*** Extracted entries ***

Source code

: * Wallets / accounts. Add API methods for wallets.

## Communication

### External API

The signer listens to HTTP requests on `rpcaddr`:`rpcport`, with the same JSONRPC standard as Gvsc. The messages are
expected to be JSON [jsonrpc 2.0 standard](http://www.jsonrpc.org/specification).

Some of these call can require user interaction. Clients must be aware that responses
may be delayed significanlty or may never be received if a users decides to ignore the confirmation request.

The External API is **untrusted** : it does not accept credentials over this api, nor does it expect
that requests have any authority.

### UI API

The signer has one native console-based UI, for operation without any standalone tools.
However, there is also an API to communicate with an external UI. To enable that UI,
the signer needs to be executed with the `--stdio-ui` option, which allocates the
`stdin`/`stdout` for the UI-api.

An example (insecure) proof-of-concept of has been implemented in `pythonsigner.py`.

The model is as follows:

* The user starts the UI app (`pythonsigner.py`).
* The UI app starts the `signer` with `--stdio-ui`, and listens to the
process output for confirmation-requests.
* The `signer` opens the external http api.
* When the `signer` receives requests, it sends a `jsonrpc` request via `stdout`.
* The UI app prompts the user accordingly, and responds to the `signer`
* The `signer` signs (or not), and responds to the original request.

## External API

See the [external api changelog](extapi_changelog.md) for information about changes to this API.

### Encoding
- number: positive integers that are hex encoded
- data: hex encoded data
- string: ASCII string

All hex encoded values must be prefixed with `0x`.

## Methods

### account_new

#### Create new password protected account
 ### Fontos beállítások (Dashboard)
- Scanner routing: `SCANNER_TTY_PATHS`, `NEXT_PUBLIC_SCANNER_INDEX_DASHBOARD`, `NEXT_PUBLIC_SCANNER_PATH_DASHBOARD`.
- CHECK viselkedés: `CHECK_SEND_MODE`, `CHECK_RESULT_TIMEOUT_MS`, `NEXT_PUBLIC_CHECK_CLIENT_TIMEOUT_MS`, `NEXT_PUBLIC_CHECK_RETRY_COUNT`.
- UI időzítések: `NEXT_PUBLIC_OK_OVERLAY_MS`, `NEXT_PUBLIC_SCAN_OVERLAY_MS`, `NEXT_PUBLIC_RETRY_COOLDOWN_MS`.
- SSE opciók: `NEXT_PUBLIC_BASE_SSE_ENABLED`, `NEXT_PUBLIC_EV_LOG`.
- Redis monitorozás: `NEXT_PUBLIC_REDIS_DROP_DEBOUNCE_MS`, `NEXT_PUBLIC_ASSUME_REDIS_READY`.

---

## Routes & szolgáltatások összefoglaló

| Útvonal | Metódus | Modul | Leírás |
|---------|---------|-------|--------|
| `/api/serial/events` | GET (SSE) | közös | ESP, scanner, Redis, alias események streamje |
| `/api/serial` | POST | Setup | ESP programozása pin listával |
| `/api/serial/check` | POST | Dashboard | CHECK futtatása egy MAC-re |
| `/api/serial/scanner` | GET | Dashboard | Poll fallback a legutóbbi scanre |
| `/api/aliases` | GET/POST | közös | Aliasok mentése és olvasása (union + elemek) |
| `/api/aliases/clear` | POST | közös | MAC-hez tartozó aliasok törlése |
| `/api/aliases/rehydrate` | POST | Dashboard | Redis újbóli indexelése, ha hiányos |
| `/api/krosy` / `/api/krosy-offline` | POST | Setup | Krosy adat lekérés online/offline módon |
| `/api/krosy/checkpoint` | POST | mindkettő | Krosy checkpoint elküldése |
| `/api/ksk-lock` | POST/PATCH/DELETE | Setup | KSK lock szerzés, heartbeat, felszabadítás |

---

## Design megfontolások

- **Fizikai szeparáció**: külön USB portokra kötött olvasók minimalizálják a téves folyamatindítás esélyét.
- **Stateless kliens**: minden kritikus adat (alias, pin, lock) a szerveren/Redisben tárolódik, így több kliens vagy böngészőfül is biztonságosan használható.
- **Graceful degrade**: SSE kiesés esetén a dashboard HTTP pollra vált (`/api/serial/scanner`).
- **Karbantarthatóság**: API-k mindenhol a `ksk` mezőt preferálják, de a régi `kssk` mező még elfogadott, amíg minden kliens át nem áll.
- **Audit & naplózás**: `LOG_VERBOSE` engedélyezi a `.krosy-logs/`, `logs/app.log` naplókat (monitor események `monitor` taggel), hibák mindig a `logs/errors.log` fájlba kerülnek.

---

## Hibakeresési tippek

***

Required action
Your answer should consist only of the lines from the one with "heartbeat, felszabadítás |" through the last line of the entries above, retyped exactly.

Response for this exercise
| `/api/ksk-lock` | POST/PATCH/DELETE | Setup | KSK lock szerzés, heartbeat, felszabadítás |

---

## Design megfontolások

- **Fizikai szeparáció**: külön USB portokra kötött olvasók minimalizálják a téves folyamatindítás esélyét.
- **Stateless kliens**: minden kritikus adat (alias, pin, lock) a szerveren/Redisben tárolódik, így több kliens vagy böngészőfül is biztonságosan használható.
- **Graceful degrade**: SSE kiesés esetén a dashboard HTTP pollra vált (`/api/serial/scanner`).
- **Karbantarthatóság**: API-k mindenhol a `ksk` mezőt preferálják, de a régi `kssk` mező még elfogadott, amíg minden kliens át nem áll.
- **Audit & naplózás**: `LOG_VERBOSE` engedélyezi a `.krosy-logs/`, `logs/app.log` naplókat (monitor események `monitor` taggel), hibák mindig a `logs/errors.log` fájlba kerülnek.

---

## Hibakeresési tippek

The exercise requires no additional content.